Hi guys, working on a program that is meant to be a math quiz for the 3rd grade level. It is for homework and for the extra credit I can have the program provide addition, subtraction, multiplication, and division. The restrictions are that all numbers need to be between 0-100. Including the answer. Another restriction is that for division, a weird fraction can not be the answer. For example 81 / 9 would be valid but 15 / 6 would not be valid.

The problem that I am having is figuring out how do I tell the computer to set the restriction for no weird fractions?

Here is what I have so far.

if ((FirstNum / SecondNum) <= 100 )
{
cout << FirstNum << " / " << SecondNum << " = ";
cin >> answer;
}
if ((FirstNum / SecondNum) == answer)
{
++correct;
}
if ((FirstNum / SecondNum) != answer)
{
++incorrect;
}
}
++count;

You can use std::floor to remove the fractional part and compare it to see if it's still the correct answer.


http://www.cplusplus.com/reference/cmath/floor/

If you do accept only whole numbers, then make it so:

Peter87, so basically floor just rounds down the number? I'm not exactly sure that is what my professor is looking for. I believe he just wants it to come out as a clean number (easy enough for a 3rd grader like 10 /2 =5 or 81/9 =9).

keskiverto, I didn't include the part where I have my numbers randomly generated already. I know that some of my fellow classmates check the forums for help and I don't want us to end up with the same program and it be considered cheating. I'm not exactly sure how your code would fix my problem. there is still a chance to come out having a weird fraction depending on the random numbers that are generated.

there is still a chance to come out having a weird fraction depending on the random numbers that are generated.

Please explain.

Integers have no fractions. Integer division produces an integer. Just like with floor(), the fraction is discarded.

The denominator (second) is a random integer. It must be more than 0, unless you want to ask how much is x / 0

The randomly generated correct answer is an integer too. Its value is at most 100/second.

The nominator (first) is computed from two integers by multiplication. Therefore, it must be an integer too.
The value of first is at most second*100/second, i.e. <= 100.

Keskiverto, ok I understand what is going on now, only problem is that the first number ends up being a number greater than 100. second and correct may end up being between 0-100 but first is what is going to be divided by second and that unfortunately is not allowed in my program. I like the idea though and I believe I may have found a solution using modulo, if I can work out the kinks.

The first cannot become too big, if you do follow my idea.

Lets take an example. The second becomes 3.
The 100/3 is 33. Therefore, we generate a number for correct that is at least 0, but no more than 33.
The largest that the second can become is thus 3*33 = 99. That is not over 100.

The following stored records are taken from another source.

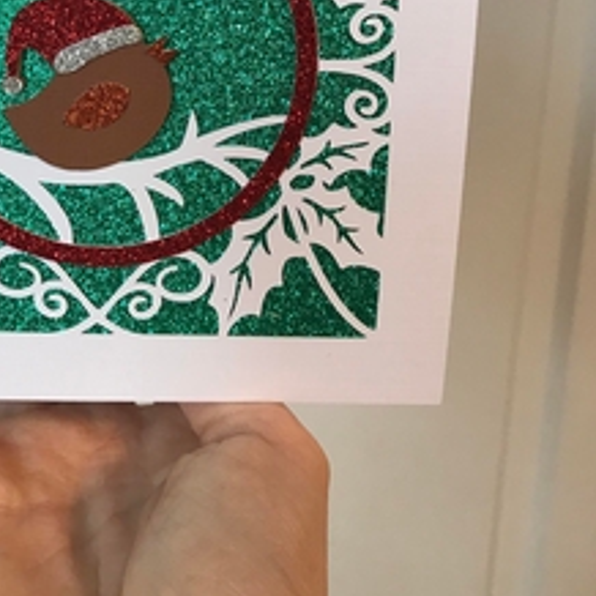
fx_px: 993
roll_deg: -3.0
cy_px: 46
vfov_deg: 31.6
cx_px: 138
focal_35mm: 51
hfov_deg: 32.7
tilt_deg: -6.4
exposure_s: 1/33
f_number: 1.8
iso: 32
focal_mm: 3.99
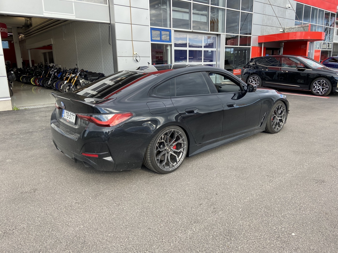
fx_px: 254
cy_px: 126
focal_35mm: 26
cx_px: 169
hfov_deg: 67.3
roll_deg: +0.9
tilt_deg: -13.7
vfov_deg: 53.1
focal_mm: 4.25
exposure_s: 1/499
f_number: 1.8
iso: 32
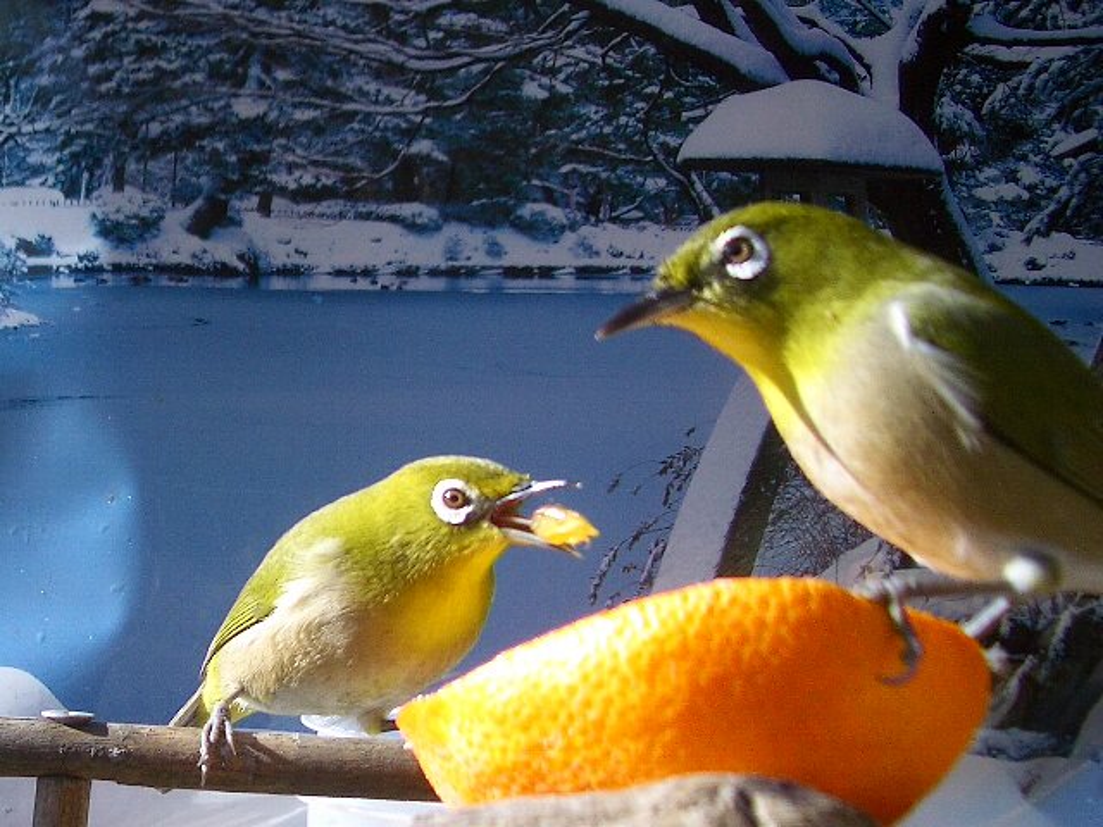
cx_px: 552
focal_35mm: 35
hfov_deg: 52.6
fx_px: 1115
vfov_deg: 40.7
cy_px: 414
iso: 50
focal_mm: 5.8
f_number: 2.6
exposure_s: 1/640
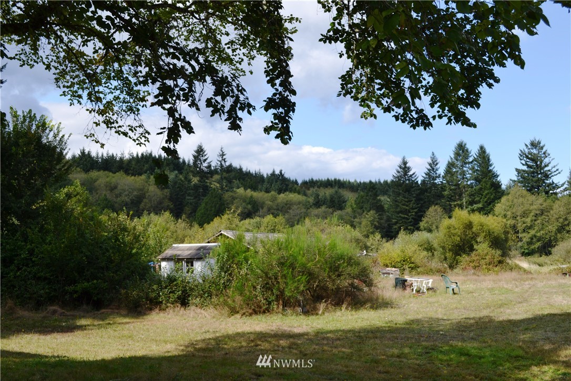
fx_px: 619
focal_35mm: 39
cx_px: 286
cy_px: 190
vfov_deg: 34.2
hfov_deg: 49.6
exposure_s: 1/200
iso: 100
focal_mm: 26
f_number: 7.1
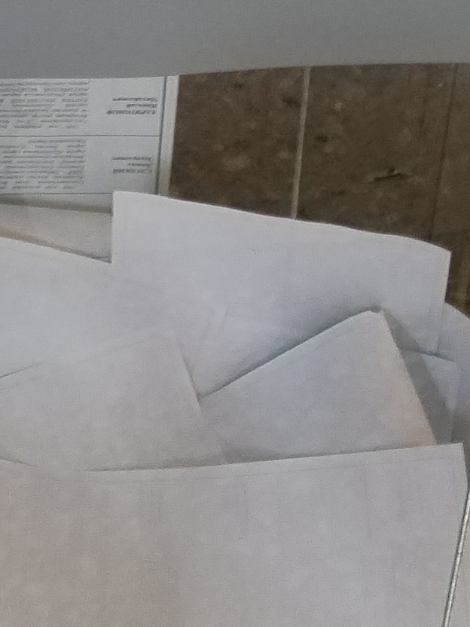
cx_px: -33
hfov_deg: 10.2
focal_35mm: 144
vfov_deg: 13.5
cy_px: -32
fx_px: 2607
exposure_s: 1/33.3
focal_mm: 4.75
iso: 577
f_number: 1.8
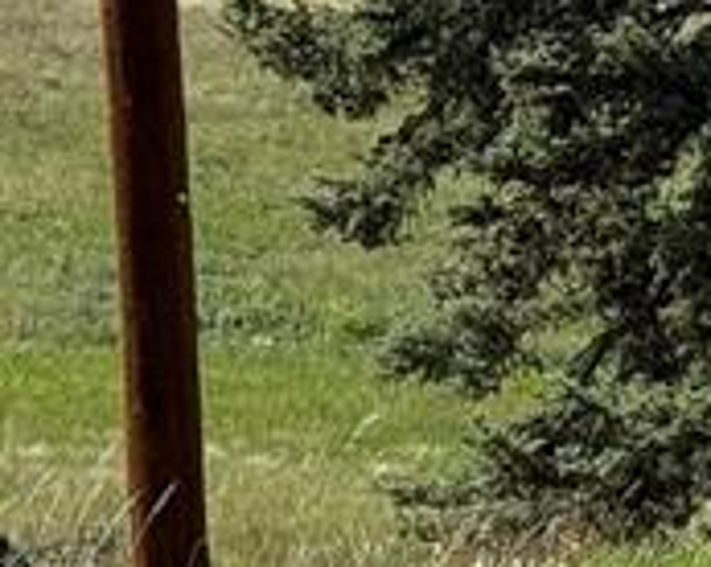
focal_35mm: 277
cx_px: 1940
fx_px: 5822
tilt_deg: -2.6
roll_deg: +0.0
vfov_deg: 5.6
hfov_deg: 6.5
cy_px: 23
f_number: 1.78
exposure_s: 1/3704
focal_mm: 6.76
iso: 64
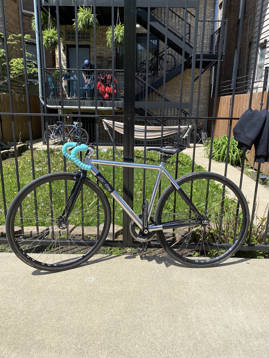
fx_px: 269
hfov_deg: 53.1
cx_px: 134
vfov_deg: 67.3
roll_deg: -1.6
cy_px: 179
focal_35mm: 26
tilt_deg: -14.0
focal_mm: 4.25
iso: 32
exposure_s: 1/2513
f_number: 1.8
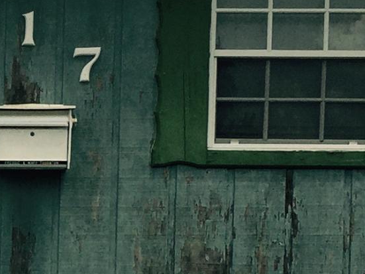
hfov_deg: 12.2
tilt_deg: -1.6
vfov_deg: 9.3
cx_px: -104
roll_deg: -1.5
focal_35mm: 158
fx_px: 1666
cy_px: 281
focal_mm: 4.15
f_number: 2.2
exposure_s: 1/3300
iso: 32
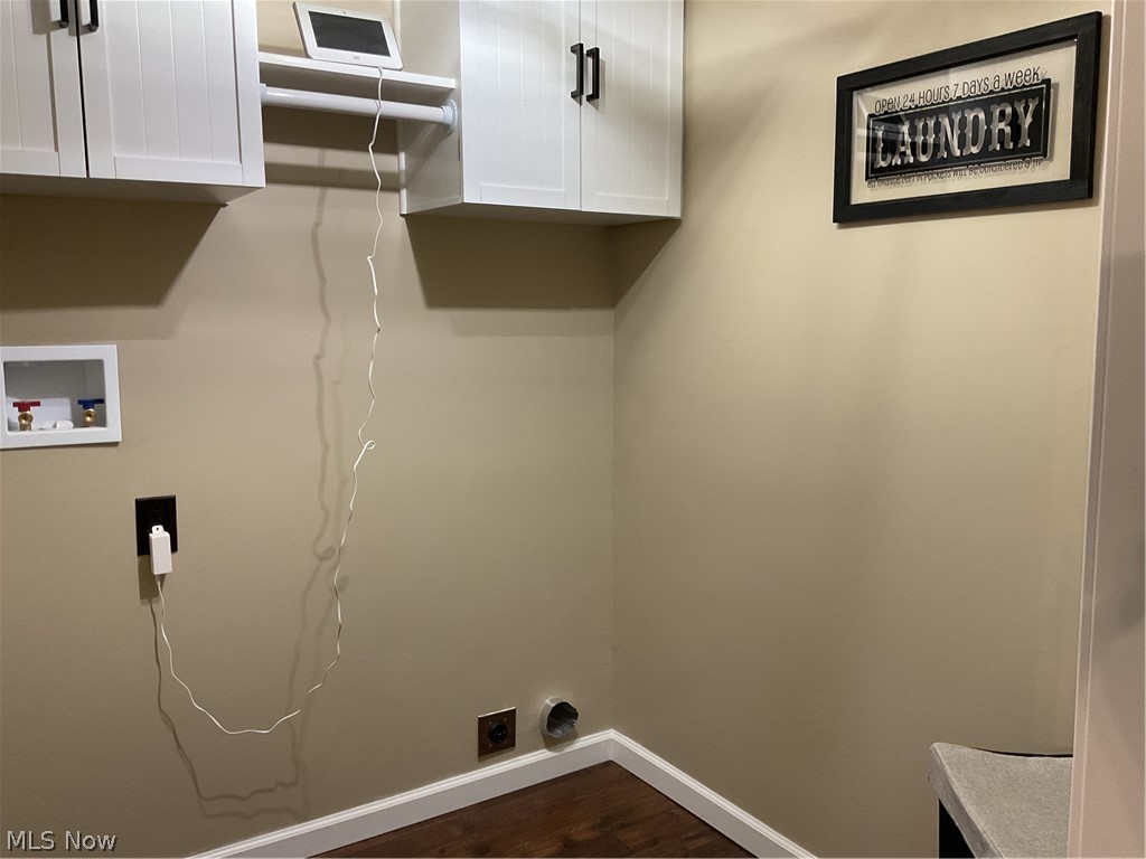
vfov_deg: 48.2
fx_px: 960
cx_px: 573
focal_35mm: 29
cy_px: 430
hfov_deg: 61.7
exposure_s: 1/60
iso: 125
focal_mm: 3
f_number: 1.8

Does you idea about modulo by any chance resemble what is mentioned in
http://www.cplusplus.com/reference/cstdlib/rand/

This is how I ended up using modulo to ensure that there would be no remainders for the division problem.


if (problem_type == 3)
{
int FirstNum = rand();
FirstNum %= 101;
int SecondNum = rand();
SecondNum %= 101;

if (((FirstNum / SecondNum) <= 100) && ((FirstNum % SecondNum) == 0 ))
{
cout << FirstNum << " / " << SecondNum << " = ";
cin >> answer;
}
if ((FirstNum / SecondNum) == answer)
{
++correct;
}
if ((FirstNum / SecondNum) != answer)
{
++incorrect;
}
}

What is the chance that you do get a valid pair? You have to repeat until you get a valid pair.

What is the chance that SecondNum==0 and you divide by 0?

Honestly I had forgotten about if it tried to divide by zero until I went to run my program and got nan. I fixed the problem though before I turned in my program. My professor didn't like the way I handled checking for my numbers being in range of 0-100 though. Not exactly sure what he wanted since he just told me he didn't like it, without showing me a better way to do it.